The urgent inquiry into Māori rights to fresh water resources and the associated issues for the Mixed Ownership Model companies was just part of another busy year for the Waitangi Tribunal.  The Tribunal published a number of major reports this year including a report on the funding of kohanga reo, further substantial parts of the Te Urewera Report, and the report of the National Park district inquiry.  The Tribunal has also been required to address a range of issues relating to the settlement of Treaty claims.  The 2011 Supreme Court decision Haronga v Waitangi Tribunal led to a significant increase in the number of urgent applications made to the Waitangi Tribunal requesting that the Tribunal exercise its binding powers to recommend the remedies including Crown Forest Land or former State-Owned Enterprise land.  Important remedies and settlement-related reports in the last year have included the Port Nicholson Block Urgency Report and the recently released Ngāti Kahu RemediesReport.

We’ve also seen Treaty settlement legislation enacted at a faster rate than ever before.  Some changes in legislative procedure have meant that an unprecedented twelve settlement or settlement-related acts have been enacted this year.  Two pieces of legislation – the Ngāti Whātua Ōrākei Claims Settlement Act and the Rongowhakaata Claims Settlement Act – passed through all stages of the legislative process this year, from introduction to royal assent.  This is an astonishing number of settlement acts to be passed and moving quickly from settlement agreement to implementation ought to be applauded.
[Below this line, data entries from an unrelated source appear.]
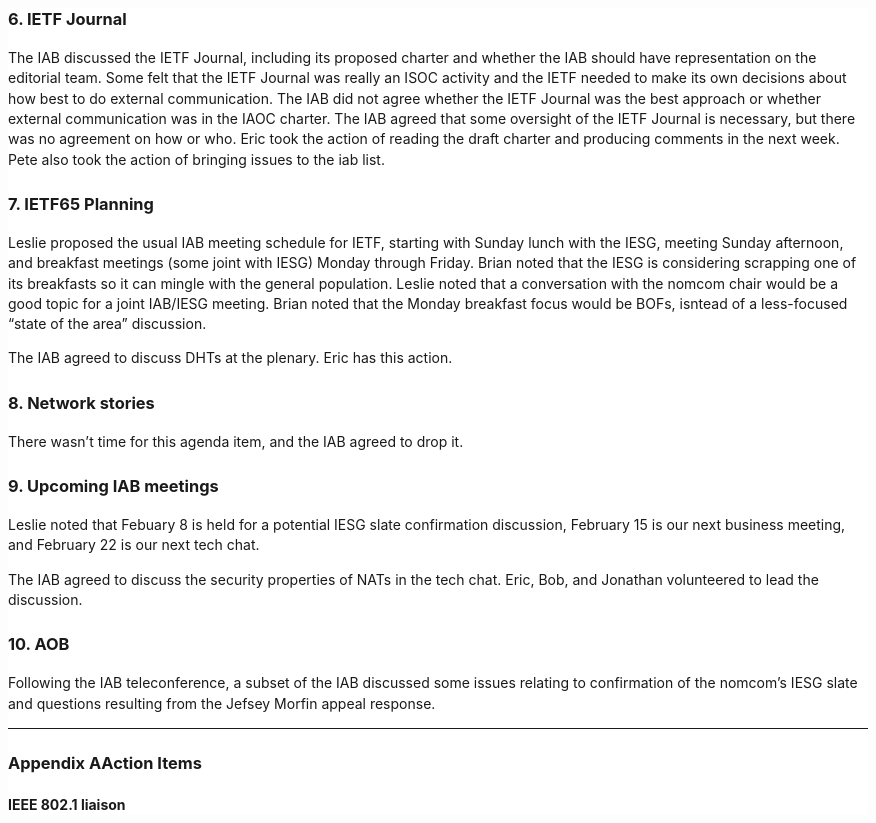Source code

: 
### 6. IETF Journal


The IAB discussed the IETF Journal, including its proposed charter and whether the IAB should have representation on the editorial team. Some felt that the IETF Journal was really an ISOC activity and the IETF needed to make its own decisions about how best to do external communication. The IAB did not agree whether the IETF Journal was the best approach or whether external communication was in the IAOC charter. The IAB agreed that some oversight of the IETF Journal is necessary, but there was no agreement on how or who. Eric took the action of reading the draft charter and producing comments in the next week. Pete also took the action of bringing issues to the iab list.


### 7. IETF65 Planning


Leslie proposed the usual IAB meeting schedule for IETF, starting with Sunday lunch with the IESG, meeting Sunday afternoon, and breakfast meetings (some joint with IESG) Monday through Friday. Brian noted that the IESG is considering scrapping one of its breakfasts so it can mingle with the general population. Leslie noted that a conversation with the nomcom chair would be a good topic for a joint IAB/IESG meeting. Brian noted that the Monday breakfast focus would be BOFs, isntead of a less-focused “state of the area” discussion.


The IAB agreed to discuss DHTs at the plenary. Eric has this action.


### 8. Network stories


There wasn’t time for this agenda item, and the IAB agreed to drop it.


### 9. Upcoming IAB meetings


Leslie noted that Febuary 8 is held for a potential IESG slate confirmation discussion, February 15 is our next business meeting, and February 22 is our next tech chat.


The IAB agreed to discuss the security properties of NATs in the tech chat. Eric, Bob, and Jonathan volunteered to lead the discussion.


### 10. AOB


Following the IAB teleconference, a subset of the IAB discussed some issues relating to confirmation of the nomcom’s IESG slate and questions resulting from the Jefsey Morfin appeal response.




---


### Appendix AAction Items


#### IEEE 802.1 liaison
Although there were many other developments of note in the 173rd year of life of the Treaty, perhaps the final thing that I will draw attention to here is the constitutional review.  This is something that could have a very significant impact on the health of the Treaty relationship.  The government appointed constitutional advisory panel has been developing its process of engagement over the last twelve months.  Meanwhile, the Independent Working Group on Constitutional Transformation – AotearoaMatike Mai (not to be confused with the Independent Constitutional Review Panel), has been holding hui with Māori up and down the country.  The constitutional review was also the focus of this year’s Te Papa Treaty Debate Series and the constitutional conversation is beginning.  I do not expect that any great changes will arise out of the constitutional advisory panel’s report to Government (the narrow terms of reference and the half-hearted nature of the whole process should see that nothing earth-shattering is included there – despite the hysterics of some who appear to be slightly disconnected from reality).  However, attention has at least been drawn to constitutional issues.  And, as many commentators suggest, one of the most fundamental questions that we need to deal with before any significant constitutional reform can take place is: how do we give effect to the relationship envisaged in the Treaty of Waitangi?  I hope that we’ll see some serious engagement with this question (in good faith of course!) over the next 12 months and that in a year’s time I’ll be reflecting on some really positive developments in the health of the Treaty relationship in Year 174.